Student
Alea Sterling
Files
Cohort
2017-2018
Biography
Alea is from Fort-Lauderdale, Florida and is a Senior at the University of Central Florida. She is currently majoring in health science: Pre-clinical. Her research involves analyzing the relationship between the aggregation and structure of Amyloid-Beta peptide. This research will elucidate the onset of Alzheimer’s and contribute to possible treatment. By providing a structural mechanism of formation of these highly cytotoxic aggregation, we will be able to better understand its behavior. Alea plans to pursue a career in Dentistry where she would later specialize to be an Oral Surgeon.
Faculty Mentor
Suren Tatulian, Ph.D.
Undergraduate Major
Health Science Pre-clinical
Future Plans
Oral Maxillofacial Surgeon
Profile Links
Disciplines
Medicine and Health Sciences
Recommended Citation
Sterling, Alea, "Alea Sterling" (2018).
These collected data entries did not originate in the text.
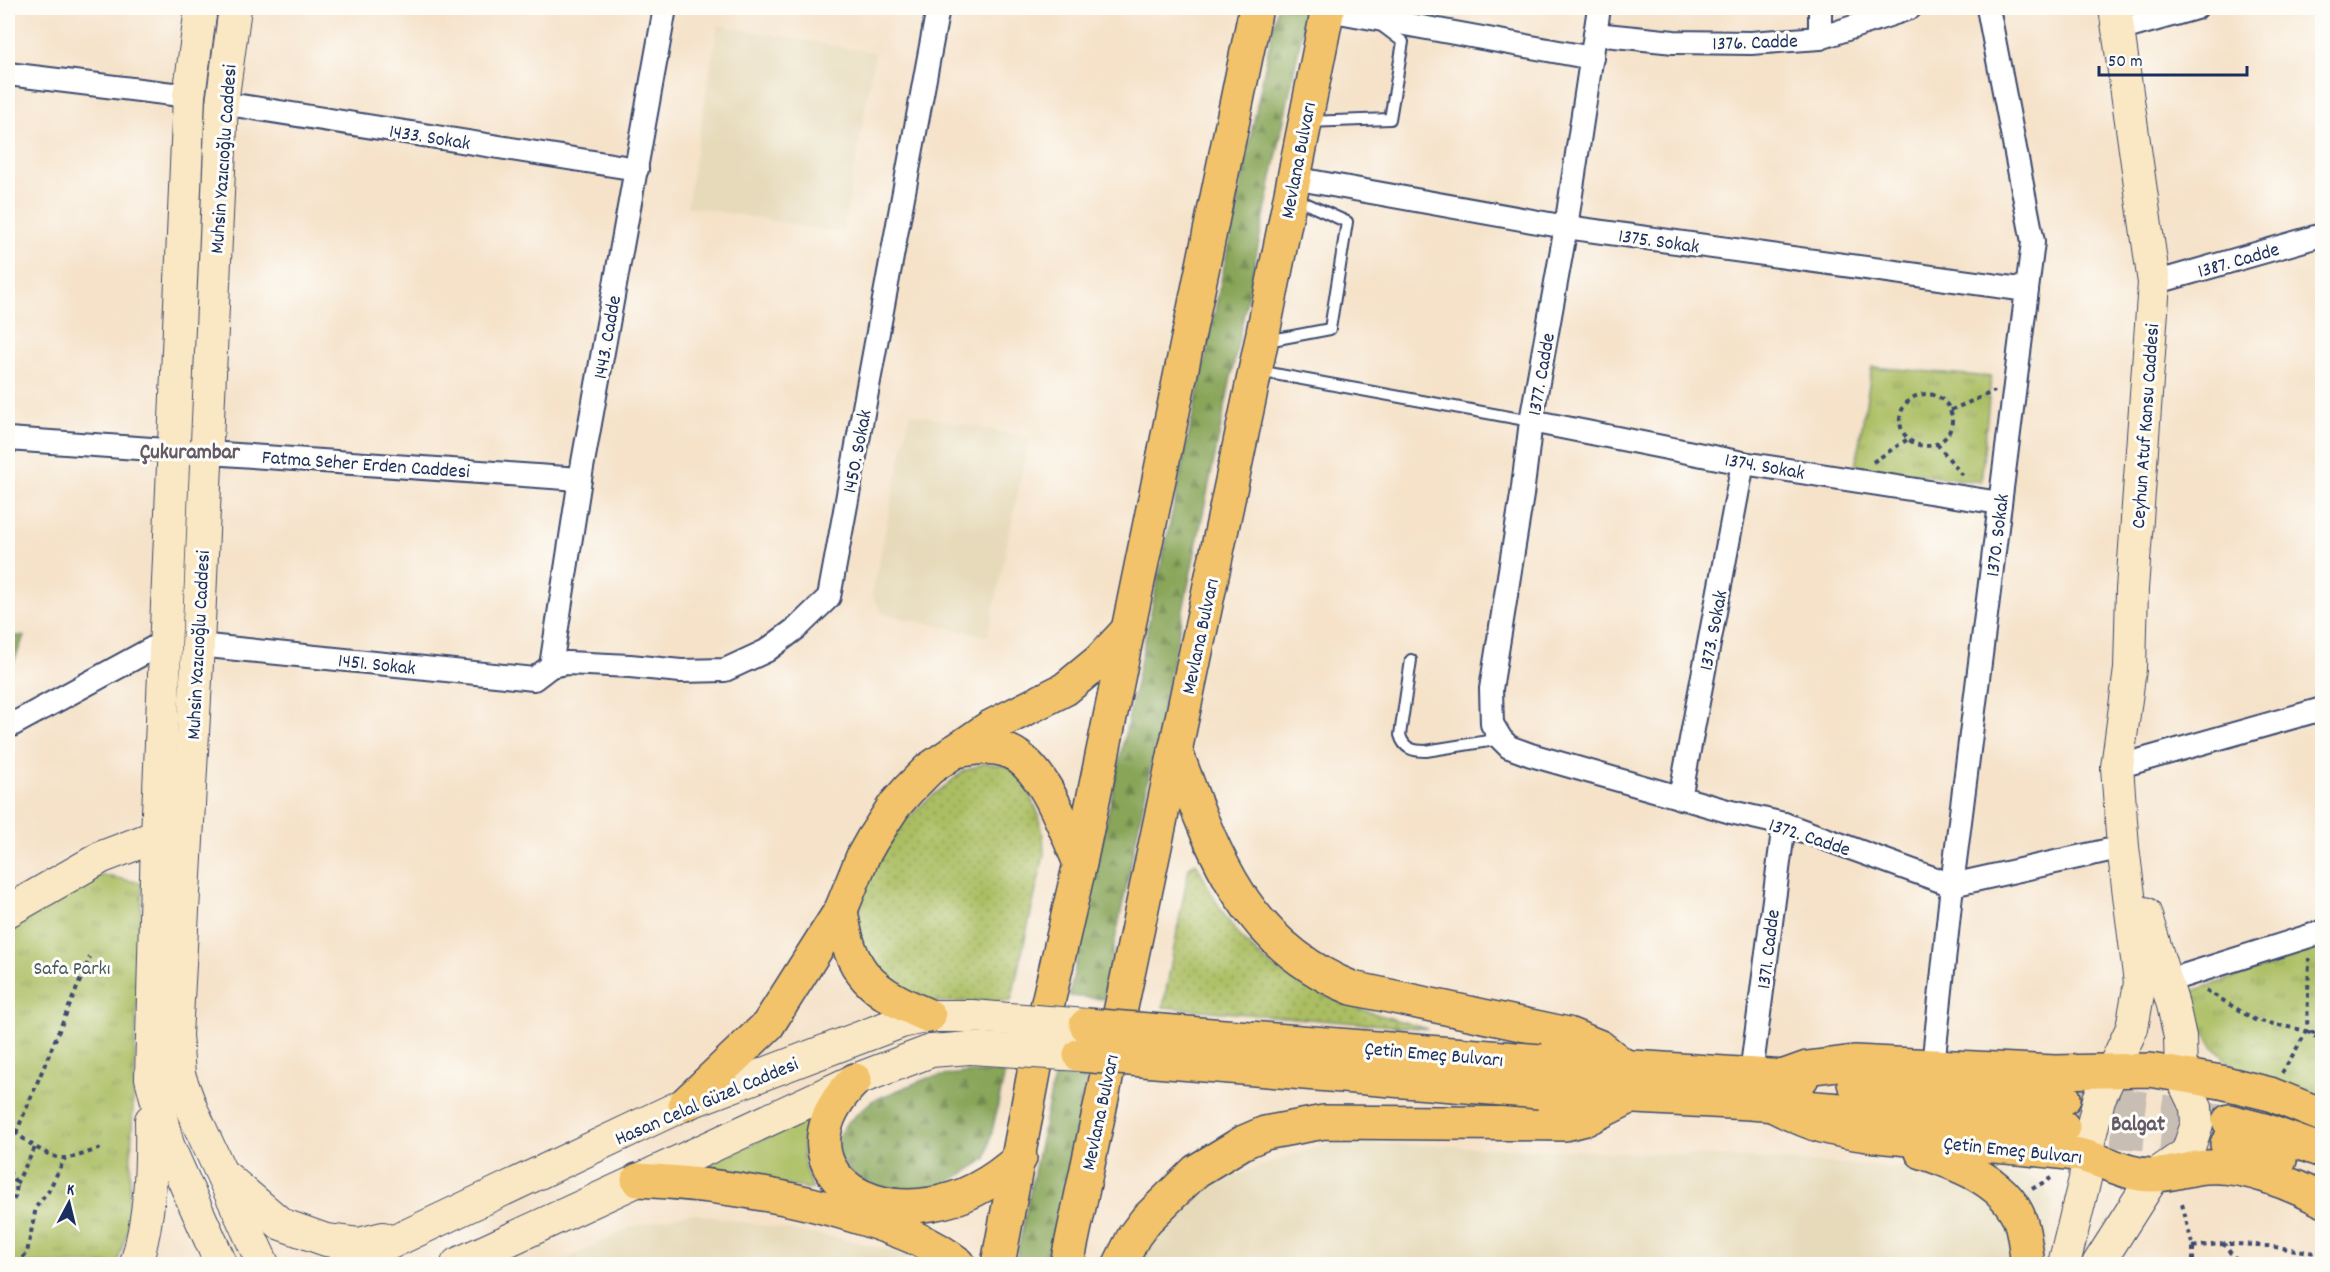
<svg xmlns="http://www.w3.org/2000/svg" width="2330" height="1272" font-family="Dekko,sans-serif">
<defs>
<pattern id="grass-dots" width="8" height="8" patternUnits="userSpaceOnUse" patternTransform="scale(1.5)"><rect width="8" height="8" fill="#abbe62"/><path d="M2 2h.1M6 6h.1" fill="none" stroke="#8a9b54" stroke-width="1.8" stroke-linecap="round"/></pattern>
<pattern id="forest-firs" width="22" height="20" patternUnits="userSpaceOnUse" patternTransform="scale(1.5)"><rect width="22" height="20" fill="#88a558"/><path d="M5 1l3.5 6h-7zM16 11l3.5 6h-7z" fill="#6e874c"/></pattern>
<pattern id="park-tufts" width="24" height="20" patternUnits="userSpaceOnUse" patternTransform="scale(1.5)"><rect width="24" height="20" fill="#abbe62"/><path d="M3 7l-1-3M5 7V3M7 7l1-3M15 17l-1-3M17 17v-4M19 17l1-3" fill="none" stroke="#8a9b54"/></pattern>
</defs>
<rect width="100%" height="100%" fill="#fdfcf7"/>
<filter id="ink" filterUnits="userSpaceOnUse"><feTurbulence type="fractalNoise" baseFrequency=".0167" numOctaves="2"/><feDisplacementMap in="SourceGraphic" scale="12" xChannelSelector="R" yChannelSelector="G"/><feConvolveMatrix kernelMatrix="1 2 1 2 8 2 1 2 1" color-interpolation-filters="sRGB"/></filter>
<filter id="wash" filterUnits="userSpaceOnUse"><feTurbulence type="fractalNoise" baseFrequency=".008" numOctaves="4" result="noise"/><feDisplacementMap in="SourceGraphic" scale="24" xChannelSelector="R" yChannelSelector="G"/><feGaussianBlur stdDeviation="1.35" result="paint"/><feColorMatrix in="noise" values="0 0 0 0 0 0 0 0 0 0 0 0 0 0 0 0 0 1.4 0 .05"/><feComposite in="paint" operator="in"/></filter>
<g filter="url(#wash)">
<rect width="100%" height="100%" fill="#f5e2c9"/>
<!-- built -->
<g fill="#e6daba">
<path d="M718,25l157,28 -32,180 -156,-27z"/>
<path d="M910,413l119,25 -41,198 -105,-22 -11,-19z"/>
<path d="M1330,1142l342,12 346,20 23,9 13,19 -10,62h-907l15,-33 47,-43z"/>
<path d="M691,1213l146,25 84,19 7,7h-371l74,-37z"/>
</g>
<!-- grass -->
<g fill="url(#grass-dots)" stroke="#637660" stroke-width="1.5">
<path d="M985,763l29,4c19,32 30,49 30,88l-33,146 -75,1 -51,-15 -27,-45 1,-30 10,-37 35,-53 22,-21 38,-30z"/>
<path d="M1196,863c13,25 26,53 45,74 48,56 119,72 187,92l-265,-22 26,-140z"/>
</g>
<!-- forest -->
<g fill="url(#forest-firs)" stroke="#526a5b" stroke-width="1.5">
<path d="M1277,8h30l-204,991 -34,-3 139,-651z"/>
<path d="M8,636h16l-16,41z"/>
<path d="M970,1072l35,1 -19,86c-40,28 -74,45 -122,22 -9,-4 -17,-14 -25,-21v-26l7,-10 26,-23 56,-23z"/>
<path d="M1054,1077l32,2 -36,185h-35z"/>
</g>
<!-- park -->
<g fill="url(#park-tufts)" stroke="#637660" stroke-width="1.5">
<path d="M1872,367l119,10 -10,105 -126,-15z"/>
<path d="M101,875l41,8 -14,346 -11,35h-109v-335z"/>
<path d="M2322,948v156c-46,-17 -97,-27 -120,-77 -5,-11 -8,-23 -12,-35z"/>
</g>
<!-- garden -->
<path fill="#abbe62" stroke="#637660" stroke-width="1.5" d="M807,1120c-7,25 -6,45 6,69l-125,-17z"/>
</g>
<g filter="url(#ink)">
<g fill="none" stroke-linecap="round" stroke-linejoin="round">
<!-- primary-tunnel -->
<g stroke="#c9beb4" stroke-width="33" stroke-dasharray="33 16" stroke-linecap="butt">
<path d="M2064,1098l66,8 95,15"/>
<path d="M2063,1127l107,9 57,8"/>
</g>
<!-- lane casing -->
<g stroke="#3c4a6e" stroke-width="14">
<g id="lane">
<path d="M1307,122l83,-3 13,-77 -24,-18"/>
<path d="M1267,341l63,-12 17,-107 -53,-24"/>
<path d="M1258,371l273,50"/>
<path d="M1411,660l-11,75c4,14 13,16 26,16l75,-12"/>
</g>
</g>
<!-- street casing -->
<g stroke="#3c4a6e" stroke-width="26">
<g id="street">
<path d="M1599,8l-33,219 -35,194 -9,74 -31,194 1,35 9,15 8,8 22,8 200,57 53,12 168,61 171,-38"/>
<path d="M1820,8v30"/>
<path d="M1328,10l264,48"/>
<path d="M2119,30l77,-22"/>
<path d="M1595,34l79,8 77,1 69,-5 90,-30"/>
<path d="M8,74l181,22"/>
<path d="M222,103l415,66"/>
<path d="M1293,178l273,49 461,63"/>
<path d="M2154,283l168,-48"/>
<path d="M1531,421l212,42 257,40"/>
<path d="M8,439l572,40"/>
<path d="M198,645l336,34 17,-13 16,-3 63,3 51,5 44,-1 41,-19 32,-24 31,-30 109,-589"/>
<path d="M551,666l29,-187 85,-471"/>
<path d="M8,727l158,-86"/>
<path d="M2117,767l205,-58"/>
<path d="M1680,798l63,-335"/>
<path d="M2167,981l155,-49"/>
<path d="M1933,1066l19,-181 81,-643 -45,-234"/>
<path d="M1751,1074l33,-250"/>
</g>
</g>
<!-- secondary casing -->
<g stroke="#3c4a6e" stroke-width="34">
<g id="secondary">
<path d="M201,8l-12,88 -32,740 -6,242 17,67 53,119"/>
<path d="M235,8l-13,95 -24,542 -22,390 3,40 13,35 71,154"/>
<path d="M8,911l94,-54 55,-21"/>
<path d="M226,1177l55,47 45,16 33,4 24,-6"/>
<path d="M136,1264c14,-46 16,-95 15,-144"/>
<path d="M346,1264l339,-160 216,-82 28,-6h43"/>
<path d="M457,1264l398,-184 76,-29 39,-3"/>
<path d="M2064,1264l21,-85 4,-38 10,-42 33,-71 8,-45 -17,-136 -6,-80 13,-98 2,-80 22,-306 -39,-275"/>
<path d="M2098,1264l56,-88 33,-23 10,-29 -1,-17 -15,-31 -1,-39 -7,-32 -28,-92"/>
</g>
</g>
<!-- primary casing -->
<g stroke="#3c4a6e" stroke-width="36">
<g id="primary">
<path d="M1541,1061l261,17"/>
<path d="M1782,1077l25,-9 47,-6 201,10 95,-2 71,12 49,12 52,21"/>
<path d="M1854,1083l210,15"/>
<path d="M1539,1092l211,11 313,24"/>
<path d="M1772,1105c16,8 32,16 50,21 36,10 74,12 112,15 47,4 93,7 140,13 27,4 50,21 78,21 18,1 36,-7 54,-8 36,-3 85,16 116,33"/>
<path d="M2229,1121l35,9 58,21"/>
<path d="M2227,1144l53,16"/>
<path d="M1922,1152c38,13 89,31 100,75 3,12 4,25 6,37"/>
<path d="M1120,1264l14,-28 12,-16 50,-49 48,-29 21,-9 59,-11 241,2 21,-5 44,-22"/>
</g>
</g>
<!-- highway casing -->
<g stroke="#3c4a6e" stroke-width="36">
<g id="highway">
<path d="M1175,749c37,101 68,195 177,239l216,46 32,13 24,19"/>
<path d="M955,751c17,-2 34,-6 50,-1 39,13 59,78 75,113"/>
<path d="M841,910c9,65 30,81 88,106"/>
<path d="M855,1080c-72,72 -9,138 76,124 34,-5 64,-23 89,-46"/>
<path d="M685,1104l83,-79 73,-115 22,-54 9,-16 22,-34 15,-17 20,-20 61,-42 75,-38 34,-28 28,-30"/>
<path d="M638,1180c78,4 152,15 226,39 34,11 67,23 95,45"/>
<path d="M998,1264l46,-244 36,-157 176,-855"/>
<path d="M1067,1264l194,-921 67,-335"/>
</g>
</g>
<!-- path -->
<g stroke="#3c4a6e" stroke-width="4" stroke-dasharray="4.5 4.5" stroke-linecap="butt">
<circle cx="1926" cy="420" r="26"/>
<path d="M1951,410l44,-19"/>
<path d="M1937,444l26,32"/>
<path d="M1873,462l35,-23"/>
<path d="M2206,990l49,30 52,11 2,-73"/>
<path d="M2307,1031l15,11"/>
<path d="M2311,1032l11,3"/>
<path d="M2282,1073l25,-42"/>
<path d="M8,1126c12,11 40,33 57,32 12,0 25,-7 37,-10"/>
<path d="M16,1133l74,-176"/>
<path d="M8,1171c11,11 11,25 0,36"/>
<path d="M16,1184l20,-38"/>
<path d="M2032,1189l19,-11"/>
<path d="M2182,1204l11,43v17"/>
<path d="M2223,1243l16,21"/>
<path d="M2193,1247c45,-7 85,0 129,7"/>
<path d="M16,1264l11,-11 9,-46 12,-15 17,-34"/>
</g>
<!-- lane -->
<use href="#lane" stroke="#fff" stroke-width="10"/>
<!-- street -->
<use href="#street" stroke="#fff" stroke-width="22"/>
<!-- secondary -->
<use href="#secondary" stroke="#fae7c3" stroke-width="32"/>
<!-- primary -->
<use href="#primary" stroke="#f2c36a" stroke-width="33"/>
<!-- highway -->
<use href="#highway" stroke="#f2c36a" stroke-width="33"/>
<!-- secondary-bridge casing -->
<g stroke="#3c4a6e" stroke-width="34" stroke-linecap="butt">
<g id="secondary-bridge">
<path d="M972,1016l114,9"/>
<path d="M970,1048l110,7"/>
</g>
</g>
<!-- primary-bridge casing -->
<g stroke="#3c4a6e" stroke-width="36" stroke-linecap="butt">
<g id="primary-bridge">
<path d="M1086,1025l455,36"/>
<path d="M1080,1055l459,37"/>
</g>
</g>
<!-- secondary-bridge -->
<use href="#secondary-bridge" stroke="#fae7c3" stroke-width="32"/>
<!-- primary-bridge -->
<use href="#primary-bridge" stroke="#f2c36a" stroke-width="33"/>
</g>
</g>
<g text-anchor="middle" stroke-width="6" stroke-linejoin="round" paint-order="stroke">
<!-- street labels -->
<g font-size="20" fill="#1b2f5e" stroke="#fdfcf7">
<text transform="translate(1755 41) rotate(-2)" y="7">1376. Cadde</text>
<text transform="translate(430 136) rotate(9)" y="7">1433. Sokak</text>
<text transform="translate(222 159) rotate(-86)" y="7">Muhsin Yazıcıoğlu Caddesi</text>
<text transform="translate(1297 160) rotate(-79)" y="7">Mevlana Bulvarı</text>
<text transform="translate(1659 240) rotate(8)" y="7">1375. Sokak</text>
<text transform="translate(2238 259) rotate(-16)" y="7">1387. Cadde</text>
<text transform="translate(606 337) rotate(-80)" y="7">1443. Cadde</text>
<text transform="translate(1540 374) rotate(-80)" y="7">1377. Cadde</text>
<text transform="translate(2144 426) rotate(-86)" y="7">Ceyhun Atuf Kansu Caddesi</text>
<text transform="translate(856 451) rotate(-79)" y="7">1450. Sokak</text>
<text transform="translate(366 463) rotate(4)" y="7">Fatma Seher Erden Caddesi</text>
<text transform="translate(1765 465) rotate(10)" y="7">1374. Sokak</text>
<text transform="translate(1996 535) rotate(-83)" y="7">1370. Sokak</text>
<text transform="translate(1712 630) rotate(-79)" y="7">1373. Sokak</text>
<text transform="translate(1199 636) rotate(-78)" y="7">Mevlana Bulvarı</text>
<text transform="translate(197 645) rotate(-87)" y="7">Muhsin Yazıcıoğlu Caddesi</text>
<text transform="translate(377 663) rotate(6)" y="7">1451. Sokak</text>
<text transform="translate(1810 836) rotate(18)" y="7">1372. Cadde</text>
<text transform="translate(1767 949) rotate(-83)" y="7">1371. Cadde</text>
<text transform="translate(1434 1053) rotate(5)" y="7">Çetin Emeç Bulvarı</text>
<text transform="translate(706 1100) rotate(-23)" y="7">Hasan Celal Güzel Caddesi</text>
<text transform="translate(1099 1112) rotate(-78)" y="7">Mevlana Bulvarı</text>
<text transform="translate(2013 1149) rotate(6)" y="7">Çetin Emeç Bulvarı</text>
</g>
<!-- park labels -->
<g font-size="20" fill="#465a5f" stroke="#fdfcf7">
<text x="72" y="974">Safa Parkı</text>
</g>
<!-- quarter labels -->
<g font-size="22" font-weight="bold" fill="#635a68" stroke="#fdfcf7">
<text x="190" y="458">Çukurambar</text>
<text x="2138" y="1130">Balgat</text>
</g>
</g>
<!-- margin -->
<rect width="2330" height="1272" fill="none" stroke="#fdfcf7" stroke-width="30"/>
<!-- north arrow -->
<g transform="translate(69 1203) rotate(7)" stroke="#fdfcf7" stroke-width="4.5" paint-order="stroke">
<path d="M0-4.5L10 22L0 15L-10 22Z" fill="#1b2f5e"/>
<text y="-9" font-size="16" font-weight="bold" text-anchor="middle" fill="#1b2f5e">K</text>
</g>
<!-- scale -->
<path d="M2099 66v9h148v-9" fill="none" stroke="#1b2f5e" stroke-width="3"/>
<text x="2108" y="66" font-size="18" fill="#1b2f5e" stroke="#fdfcf7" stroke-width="4.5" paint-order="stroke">50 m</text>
</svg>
UCF Research and Mentoring Program Scholars. 57.
https://stars.library.ucf.edu/ramp_gallery/57
Research
Title: Aggregation and Structure of a Cytotoxic Fragment of Amyloid Beta Peptide.
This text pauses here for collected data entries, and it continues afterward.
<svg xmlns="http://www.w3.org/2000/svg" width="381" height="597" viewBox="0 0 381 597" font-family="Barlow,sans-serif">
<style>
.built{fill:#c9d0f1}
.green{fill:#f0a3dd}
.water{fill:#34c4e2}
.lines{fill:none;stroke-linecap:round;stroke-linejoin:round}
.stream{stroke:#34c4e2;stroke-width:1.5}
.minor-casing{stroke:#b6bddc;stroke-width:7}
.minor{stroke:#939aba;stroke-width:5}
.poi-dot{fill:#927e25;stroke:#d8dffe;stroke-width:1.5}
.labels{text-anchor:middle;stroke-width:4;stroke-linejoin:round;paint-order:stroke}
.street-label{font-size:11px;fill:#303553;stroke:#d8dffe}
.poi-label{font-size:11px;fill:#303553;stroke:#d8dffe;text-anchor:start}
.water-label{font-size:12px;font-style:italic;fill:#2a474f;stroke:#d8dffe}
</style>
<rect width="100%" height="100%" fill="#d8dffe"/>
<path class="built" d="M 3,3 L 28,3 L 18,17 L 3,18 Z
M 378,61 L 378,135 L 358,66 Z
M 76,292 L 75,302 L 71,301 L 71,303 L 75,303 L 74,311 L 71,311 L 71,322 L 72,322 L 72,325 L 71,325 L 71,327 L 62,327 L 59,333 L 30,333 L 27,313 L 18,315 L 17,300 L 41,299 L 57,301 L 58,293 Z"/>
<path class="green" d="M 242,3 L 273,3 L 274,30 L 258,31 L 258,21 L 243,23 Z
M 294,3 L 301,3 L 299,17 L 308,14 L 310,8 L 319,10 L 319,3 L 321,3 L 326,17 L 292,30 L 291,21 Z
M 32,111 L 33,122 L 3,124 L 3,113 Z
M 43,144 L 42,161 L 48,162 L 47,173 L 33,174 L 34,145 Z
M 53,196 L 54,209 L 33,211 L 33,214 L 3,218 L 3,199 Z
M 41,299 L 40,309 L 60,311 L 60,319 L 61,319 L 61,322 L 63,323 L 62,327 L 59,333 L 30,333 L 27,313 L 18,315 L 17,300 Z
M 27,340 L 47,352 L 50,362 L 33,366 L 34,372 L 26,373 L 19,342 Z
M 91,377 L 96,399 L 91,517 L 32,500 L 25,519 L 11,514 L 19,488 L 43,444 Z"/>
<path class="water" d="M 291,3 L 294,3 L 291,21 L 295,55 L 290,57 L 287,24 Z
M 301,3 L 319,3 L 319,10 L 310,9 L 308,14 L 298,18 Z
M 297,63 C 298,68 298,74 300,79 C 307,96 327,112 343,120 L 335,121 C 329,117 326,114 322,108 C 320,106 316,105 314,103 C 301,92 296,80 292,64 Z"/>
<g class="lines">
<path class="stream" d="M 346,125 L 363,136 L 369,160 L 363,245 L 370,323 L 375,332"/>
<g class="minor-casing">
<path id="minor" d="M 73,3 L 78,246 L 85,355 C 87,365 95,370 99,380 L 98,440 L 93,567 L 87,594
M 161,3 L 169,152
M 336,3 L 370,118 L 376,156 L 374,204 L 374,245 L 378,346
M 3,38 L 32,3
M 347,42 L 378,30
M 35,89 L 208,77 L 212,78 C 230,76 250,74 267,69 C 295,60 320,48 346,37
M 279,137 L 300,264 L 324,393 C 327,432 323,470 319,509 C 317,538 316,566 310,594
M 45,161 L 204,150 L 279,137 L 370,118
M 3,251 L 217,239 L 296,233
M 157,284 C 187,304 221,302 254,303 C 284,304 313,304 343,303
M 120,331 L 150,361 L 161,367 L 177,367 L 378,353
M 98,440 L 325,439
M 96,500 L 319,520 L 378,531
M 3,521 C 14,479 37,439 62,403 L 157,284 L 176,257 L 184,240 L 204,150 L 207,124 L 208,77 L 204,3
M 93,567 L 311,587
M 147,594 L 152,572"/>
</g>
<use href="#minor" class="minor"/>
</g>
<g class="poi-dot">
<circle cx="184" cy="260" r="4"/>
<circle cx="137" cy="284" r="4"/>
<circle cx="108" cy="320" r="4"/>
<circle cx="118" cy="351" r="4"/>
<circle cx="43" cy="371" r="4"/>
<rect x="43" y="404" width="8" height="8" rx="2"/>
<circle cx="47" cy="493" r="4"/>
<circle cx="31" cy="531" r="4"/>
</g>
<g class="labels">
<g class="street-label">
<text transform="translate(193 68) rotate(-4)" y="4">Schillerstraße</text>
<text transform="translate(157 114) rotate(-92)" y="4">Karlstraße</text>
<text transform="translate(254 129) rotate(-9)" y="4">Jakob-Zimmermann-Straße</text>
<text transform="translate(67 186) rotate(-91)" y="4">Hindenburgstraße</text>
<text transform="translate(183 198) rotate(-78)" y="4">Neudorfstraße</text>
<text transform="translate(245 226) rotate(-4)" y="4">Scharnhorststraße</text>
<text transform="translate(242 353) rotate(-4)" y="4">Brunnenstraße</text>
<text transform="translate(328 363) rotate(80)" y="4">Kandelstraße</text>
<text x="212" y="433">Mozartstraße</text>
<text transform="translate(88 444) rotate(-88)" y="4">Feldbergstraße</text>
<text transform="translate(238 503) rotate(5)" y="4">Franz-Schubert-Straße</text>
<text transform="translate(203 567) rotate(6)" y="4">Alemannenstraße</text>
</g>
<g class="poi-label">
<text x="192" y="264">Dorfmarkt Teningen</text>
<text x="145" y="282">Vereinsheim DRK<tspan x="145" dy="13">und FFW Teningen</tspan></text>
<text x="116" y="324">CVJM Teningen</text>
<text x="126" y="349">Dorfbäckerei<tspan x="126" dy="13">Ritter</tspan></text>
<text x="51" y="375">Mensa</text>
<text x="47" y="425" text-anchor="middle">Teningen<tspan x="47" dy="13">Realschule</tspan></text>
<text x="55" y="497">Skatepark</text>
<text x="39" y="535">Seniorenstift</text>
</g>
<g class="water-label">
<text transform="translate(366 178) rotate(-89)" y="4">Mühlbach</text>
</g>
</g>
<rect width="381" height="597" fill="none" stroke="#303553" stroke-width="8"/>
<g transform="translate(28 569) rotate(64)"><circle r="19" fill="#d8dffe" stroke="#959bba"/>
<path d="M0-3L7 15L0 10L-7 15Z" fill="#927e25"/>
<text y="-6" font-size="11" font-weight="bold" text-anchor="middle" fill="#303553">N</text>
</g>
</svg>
Mentor: Suren, Tatulian Ph.D
Abstract: Alzheimer’s disease (AD) is a neurodegenerative disorder that constitutes the majority of cases of age-related dementia and is characterized by the accumulation of the amyloid beta (Ab) peptide aggregates in the brain. Ab peptide is involved in the onset and progression of AD and is present in several forms. The most abundant for of Ab is the 40 amino acid residue peptide (Ab1-40), but other forms, such as Ab1-42 and Ab25-35, exert stronger cytotoxic effect on neuronal cells by various mechanisms. Some of the established mechanisms of Ab cytotoxicity are membrane permeabilization, abnormal receptor activation, oxidative stress, and tau protein hyperphosphorylation. This disturbance in the balance of the neurological environment causes synaptic dysfunction, a common indicator of AD. There is strong experimental evidence indicating that the aggregation state and the structure of Ab assemblies play an essential role in toxicity. The objective of this project is to analyze the relationship between the aggregation and structure of Ab25-35 peptide. To accomplish this, Ab25-35 was suspended in an aqueous buffer containing thioflavin-T (ThT), a fluorophore that undergoes strong increase in fluorescence upon binding to Ab fibrils. ThT fluorescence was used to monitor the time course of aggregation of the peptide, and parallel circular dichroism measurements were used to record the conformational changes. The correlation between the aggregation state and structure of Ab25-35 is expected to provide a structural mechanism of formation of highly cytotoxic assemblies of the Ab25-35 peptide.